Im Landesgericht Wien

Kardinal Schönborn als Zeuge zu 250.000-€-Spende

Österreich
30.06.2020 13:25

Eine Stunde lang hat Kardinal Christoph Schönborn am Dienstag im Wiener Landesgericht als Zeuge Rede und Antwort gestanden. Ruhig im Ton und mit wohl gewählten Worten berichtete er der Richterin von einer 250.000-Euro-Spende. Diese ist jetzt Prozessthema in einem Verfahren gegen vier honorige Beamte, denen Untreue vorgeworfen wird.

Kurz vor neun Uhr früh erschien der Kardinal vor dem Saal 106 im Wiener Landesgericht in Begleitung eines Mitarbeiters. Neben ihm saß bereits die frühere Innenministerin Maria Fekter, die ebenfalls auf ihre Aussage wartete. Die frühere ÖVP-Politikerin wurde zuerst in den Saal gerufen, Christoph Schönborn musste warten. Erst gegen 10.30 Uhr begann dann seine Befragung.

In dem Verfahren geht es um insgesamt eine Million Euro, die einmal dem Wiener Stadterweiterungsfonds gehörten. Dieser wurde im 19. Jahrhundert von Kaiser Franz Joseph gegründet. Damit sollte der prachtvolle Ausbau der Ringstraße finanziert werden. Die Million soll, so die Anklage, widmungswidrig verwendet worden sein. Und zwar für Spenden an karitative Organisationen, wie zum Beispiel an das St. Anna Kinderspital. Dies sei nicht im Sinne des Kaisers gewesen, meint der Staatsanwalt. Drei Beamte des Innenministeriums und der frühere Chef des Fonds stehen jetzt vor Gericht.

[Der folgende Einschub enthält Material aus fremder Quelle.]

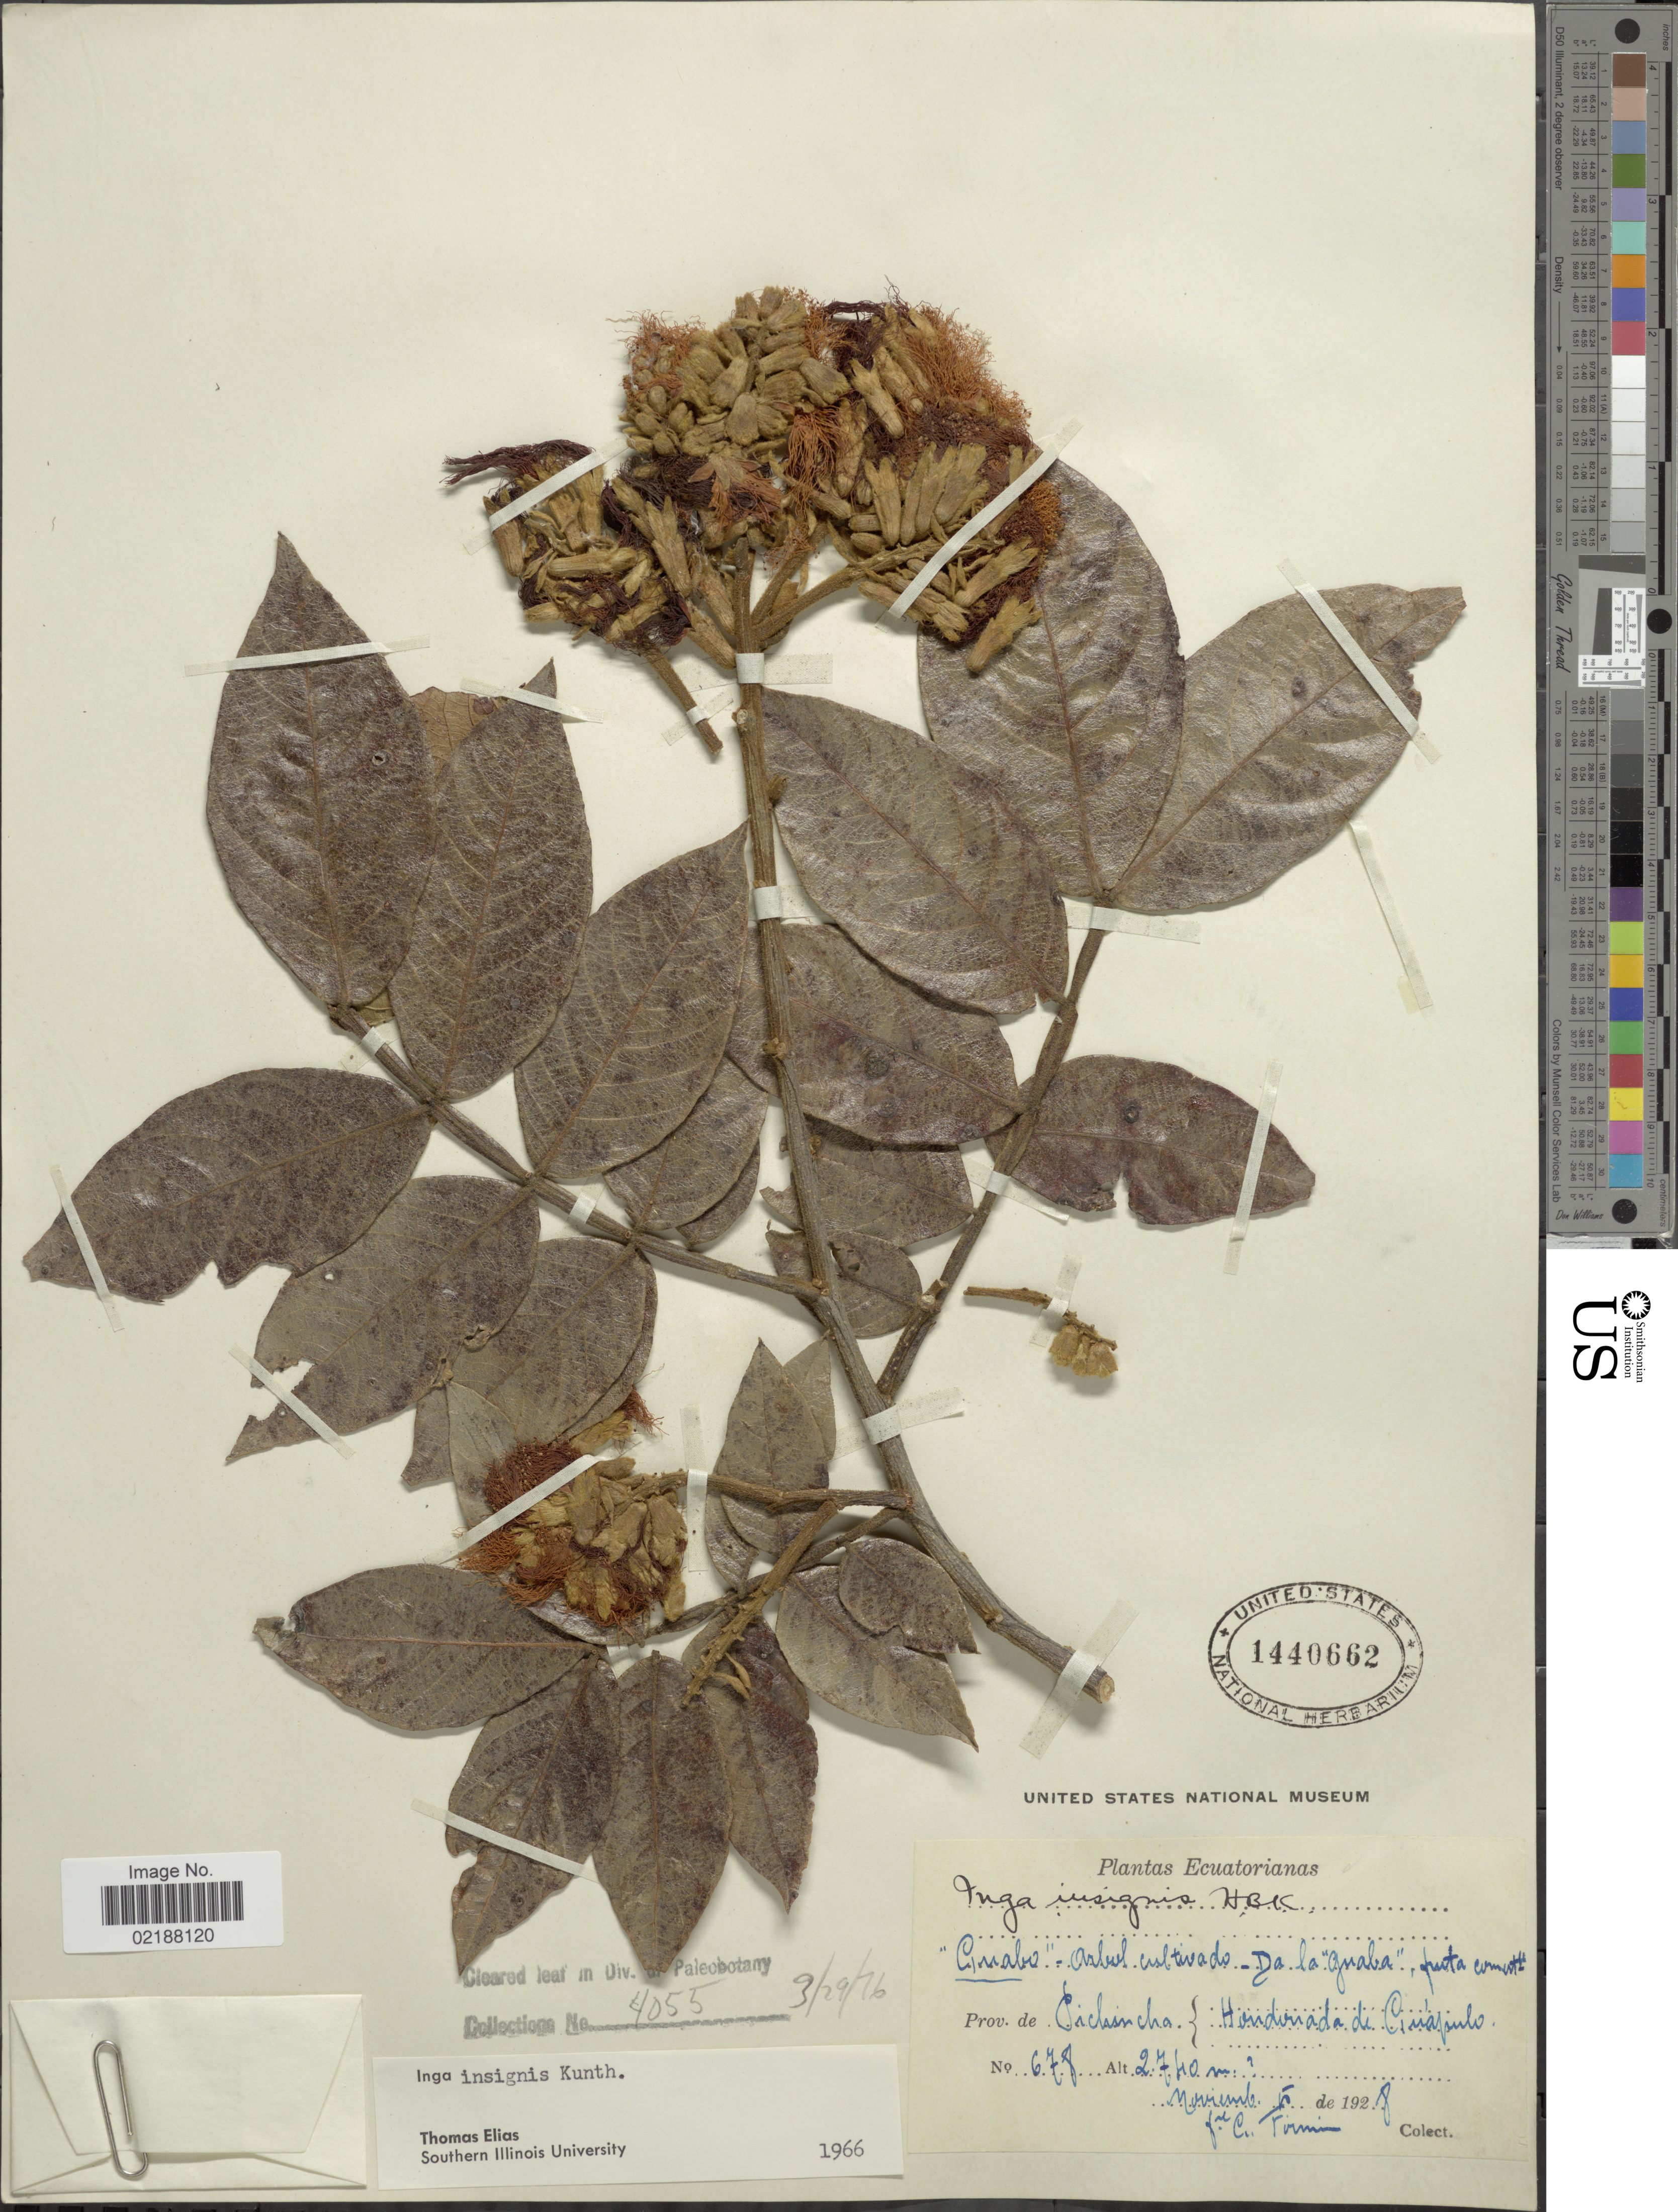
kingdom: Plantae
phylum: Tracheophyta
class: Magnoliopsida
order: Fabales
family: Fabaceae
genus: Inga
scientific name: Inga insignis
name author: Kunth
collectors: F. Firmin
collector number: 678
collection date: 1928-11-05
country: Ecuador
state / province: Pichincha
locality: Prov. de Pichincha. Hondonada de Guápulo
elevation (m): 2740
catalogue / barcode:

Spende sollte für Bau von Kirche in der Seestadt verwendet werden
In der Einvernahme des Kardinals ging es um eine Spende des Fonds in Höhe von 250.000 Euro an die katholische Kirche. Dieser sollte, wie in einem Gespräch im Jahr 2008 entschieden wurde, zum Bau eines Gotteshauses in der Seestadt in Wien-Donaustadt verwendet werden. „In einem so großen Gebiet der Stadterweiterung war uns die Seelsorge ein wichtiges Anliegen“, erklärte Schönborn: „Hier sollten ja in der Endausbaustufe Zehntausende Menschen leben.“ Grundsätzlich sei es ein wichtiges Anliegen der Kirche, in Gebieten der Stadterweiterung Präsenz zu zeigen.

Architektenwettbewerb im Juli
Im konkreten Fall sollte das Gotteshaus in einem Campus der Religionen eingebunden werden. Doch beim Projekt Seestadt gab es Verzögerungen, das Geld liegt noch immer auf einem Treuhandkonto des Bauamtes der katholischen Kirche. Denn erst jetzt wird das Baulos H2 der Seestadt langsam vollendet, in dem sich das neue Gotteshaus befinden soll. Im Juli fällt bei einem Architektenwettbewerb die Entscheidung über das Aussehen der Kirche.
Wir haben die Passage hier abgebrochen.